Task instructions:
Answer these from the text on counties in Maryland below:
1. Where is the completed Jupyter notebook to be uploaded?
2. What status code did the request to the Wikipedia page return?
3. Which of the table's columns are to be kept in the final dataframe?

[Reading text Boundary: Start]

# Counties in Maryland

From Wikipedia, use web scraping to gather the information from the table of the list of counties in Maryland https://en.wikipedia.org/wiki/List_of_counties_in_Maryland#List_of_counties

The information to include in your final dataframe is:

County Name<br>
FIPS Code<br>
County Seat<br>
Established (year)<br>
Origin<br>
Etymology<br>
Population<br>
Area<br>

Upload your completed Jupyter notebook to Github and submit the URL for this assignment.

In [26]:
import requests
URL = "https://en.wikipedia.org/wiki/List_of_counties_in_Maryland"
page = requests.get(URL)
type(page)
page.status_code

200

In [27]:
from bs4 import BeautifulSoup

HTMLstr = page.text

soup = BeautifulSoup(HTMLstr, "html.parser")

In [28]:
right_table=soup.find('table', class_='wikitable sortable')

So, all we want is...<br>
1. County Name<br>
2. FIPS Code<br>
3. County Seat<br>
4. Established (year)<br>
5. Origin<br>
6. Etymology<br>
7. Population<br>
8. Area<br>

And the table has data for...<br>
1. County<br>
2. FIPS Code<br>
3. County Seat<br>
4. Est (year)<br>
5. Origin<br>
6. Etymology<br>
7. Flag<br>
8. Seal<br>
9. Population<br>
10. Area<br>
11. Map<br>

So we're going to need to skip the columns for a few items as well as stop early. We only want columns 1-6 & 9-10 in the final dataframe.

[Reading text Boundary: End]
[Provided data Boundary: Start]

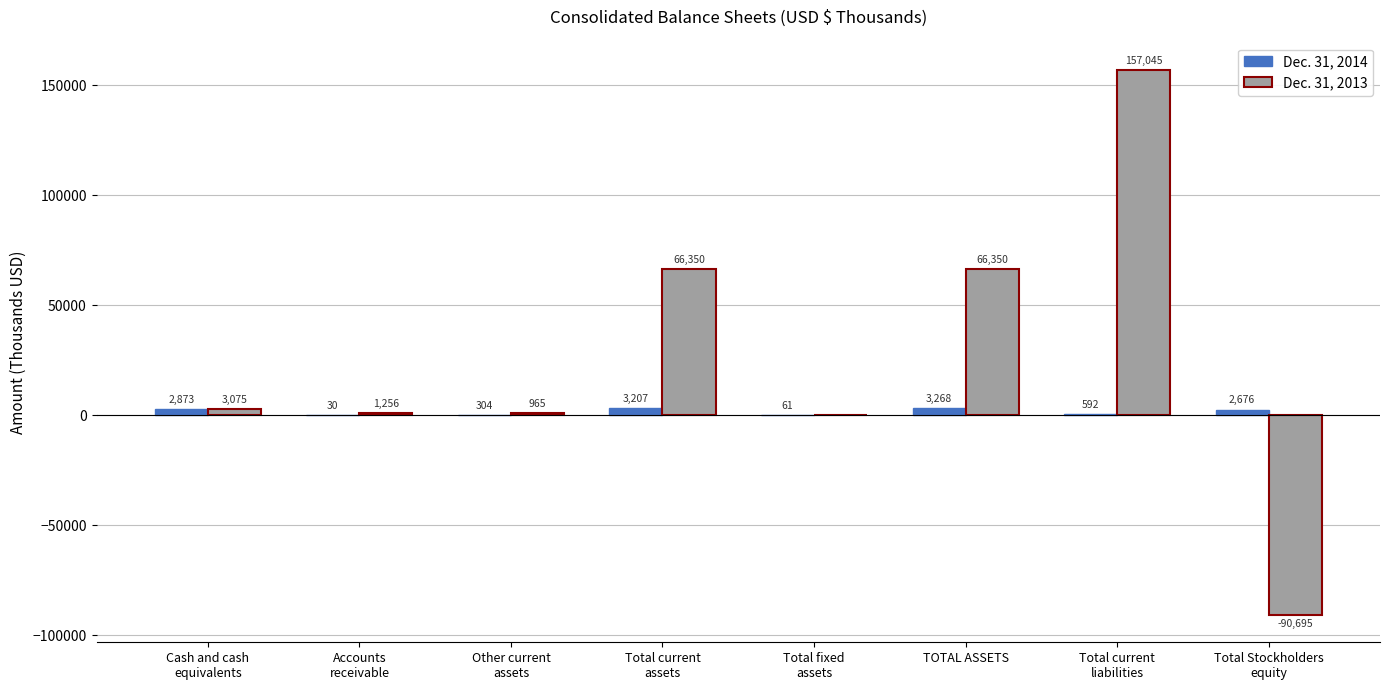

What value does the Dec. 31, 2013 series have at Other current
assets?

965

[Provided data Boundary: End]

Response area:
1. Github
2. 200
3. Columns 1-6 and 9-10